Text segment =
A new sign in the Bank Lobby reads:



'Please note that this Bank is installing new
Drive-through ATM machines enabling
customers to withdraw cash without leaving
their vehicles.



Customers using this new facility are
requested to use the procedures outlined
below when accessing their accounts.


After months of careful research,
MALE & FEMALE Procedures have been
developed.
Please follow the Appropriate steps for
your gender..'



MALE PROCEDURE:
1. Drive up to the cash machine.

2. Put down your car window.

3. Insert card into machine and enter PIN.

4. Enter amount of cash required and withdraw.

5. Retrieve card, cash and receipt.

6. Put window up.

7. Drive off.






FEMALE PROCEDURE:

Unfortunately, most of this part
is the Truth.!!!!



1. Drive up to cash machine.

2. Reverse and back up the required
amount to align car window with the machine.

3. Set parking brake, put the window down.

4. Find handbag, remove all contents on
to passenger seat to locate card.

5. Tell person on cell phone you will call
them back and hang up.

6. Attempt to insert card into machine.

7. Open car door to allow easier access
to machine due to its excessive distance
from the car.

8. Insert card.

9. Re-insert card the right way.

What you will do =
Can you retype the bank sign text, starting at the words "After months of" and stopping after "your car window."?

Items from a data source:
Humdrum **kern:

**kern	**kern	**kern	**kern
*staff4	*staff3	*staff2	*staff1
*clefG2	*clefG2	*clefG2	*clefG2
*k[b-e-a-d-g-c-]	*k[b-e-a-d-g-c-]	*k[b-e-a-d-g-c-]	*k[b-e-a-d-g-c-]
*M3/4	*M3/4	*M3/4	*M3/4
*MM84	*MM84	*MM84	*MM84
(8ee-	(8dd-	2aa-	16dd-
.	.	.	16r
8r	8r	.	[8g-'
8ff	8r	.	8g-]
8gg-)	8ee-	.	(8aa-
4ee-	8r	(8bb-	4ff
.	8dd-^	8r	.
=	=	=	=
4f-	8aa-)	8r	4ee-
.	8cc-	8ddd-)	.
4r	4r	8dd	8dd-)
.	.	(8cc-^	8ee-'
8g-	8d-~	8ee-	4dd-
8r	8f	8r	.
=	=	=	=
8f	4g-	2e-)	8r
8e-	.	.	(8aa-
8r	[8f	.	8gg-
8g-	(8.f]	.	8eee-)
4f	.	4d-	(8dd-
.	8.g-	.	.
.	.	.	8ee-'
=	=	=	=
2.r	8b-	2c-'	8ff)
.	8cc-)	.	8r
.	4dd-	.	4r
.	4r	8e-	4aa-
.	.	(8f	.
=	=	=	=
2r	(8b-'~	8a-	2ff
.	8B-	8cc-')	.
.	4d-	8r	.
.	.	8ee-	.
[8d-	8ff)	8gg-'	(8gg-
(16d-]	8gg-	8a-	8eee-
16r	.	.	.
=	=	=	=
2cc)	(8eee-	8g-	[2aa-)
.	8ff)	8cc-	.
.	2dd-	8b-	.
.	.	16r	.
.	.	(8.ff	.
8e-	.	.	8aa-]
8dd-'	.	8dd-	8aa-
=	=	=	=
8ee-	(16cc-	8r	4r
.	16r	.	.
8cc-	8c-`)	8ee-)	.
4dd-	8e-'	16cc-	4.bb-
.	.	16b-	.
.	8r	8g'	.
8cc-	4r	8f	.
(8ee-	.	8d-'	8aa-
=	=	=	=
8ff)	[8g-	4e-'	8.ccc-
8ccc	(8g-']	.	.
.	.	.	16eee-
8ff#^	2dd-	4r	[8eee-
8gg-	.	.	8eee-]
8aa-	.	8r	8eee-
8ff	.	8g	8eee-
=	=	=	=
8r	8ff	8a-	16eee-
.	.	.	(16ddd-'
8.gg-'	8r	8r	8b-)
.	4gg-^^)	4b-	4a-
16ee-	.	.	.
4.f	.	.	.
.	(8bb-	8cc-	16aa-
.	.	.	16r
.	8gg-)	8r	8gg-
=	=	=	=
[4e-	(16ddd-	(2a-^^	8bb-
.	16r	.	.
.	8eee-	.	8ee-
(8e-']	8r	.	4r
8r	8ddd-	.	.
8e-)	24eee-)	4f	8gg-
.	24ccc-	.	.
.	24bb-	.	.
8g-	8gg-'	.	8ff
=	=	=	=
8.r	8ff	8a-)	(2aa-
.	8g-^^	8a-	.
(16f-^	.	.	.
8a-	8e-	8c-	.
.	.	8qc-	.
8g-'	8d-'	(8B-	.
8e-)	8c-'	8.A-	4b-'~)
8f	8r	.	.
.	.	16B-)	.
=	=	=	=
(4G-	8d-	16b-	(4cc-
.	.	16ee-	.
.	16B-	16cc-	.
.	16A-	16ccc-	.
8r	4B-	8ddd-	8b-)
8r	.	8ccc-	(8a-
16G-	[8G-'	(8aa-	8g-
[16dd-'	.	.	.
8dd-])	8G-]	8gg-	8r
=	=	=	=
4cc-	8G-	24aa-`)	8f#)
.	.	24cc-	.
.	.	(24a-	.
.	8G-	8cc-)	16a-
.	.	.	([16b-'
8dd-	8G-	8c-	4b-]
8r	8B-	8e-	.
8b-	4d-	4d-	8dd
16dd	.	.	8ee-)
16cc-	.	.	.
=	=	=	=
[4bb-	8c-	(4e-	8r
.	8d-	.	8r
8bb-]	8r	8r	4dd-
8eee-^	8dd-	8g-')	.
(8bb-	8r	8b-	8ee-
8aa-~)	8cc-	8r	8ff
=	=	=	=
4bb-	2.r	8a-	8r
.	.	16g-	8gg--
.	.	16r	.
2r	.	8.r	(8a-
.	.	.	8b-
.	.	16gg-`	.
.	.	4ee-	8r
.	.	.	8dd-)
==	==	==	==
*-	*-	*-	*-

Reply to the task =
After months of careful research,
MALE & FEMALE Procedures have been
developed.
Please follow the Appropriate steps for
your gender..'



MALE PROCEDURE:
1. Drive up to the cash machine.

2. Put down your car window.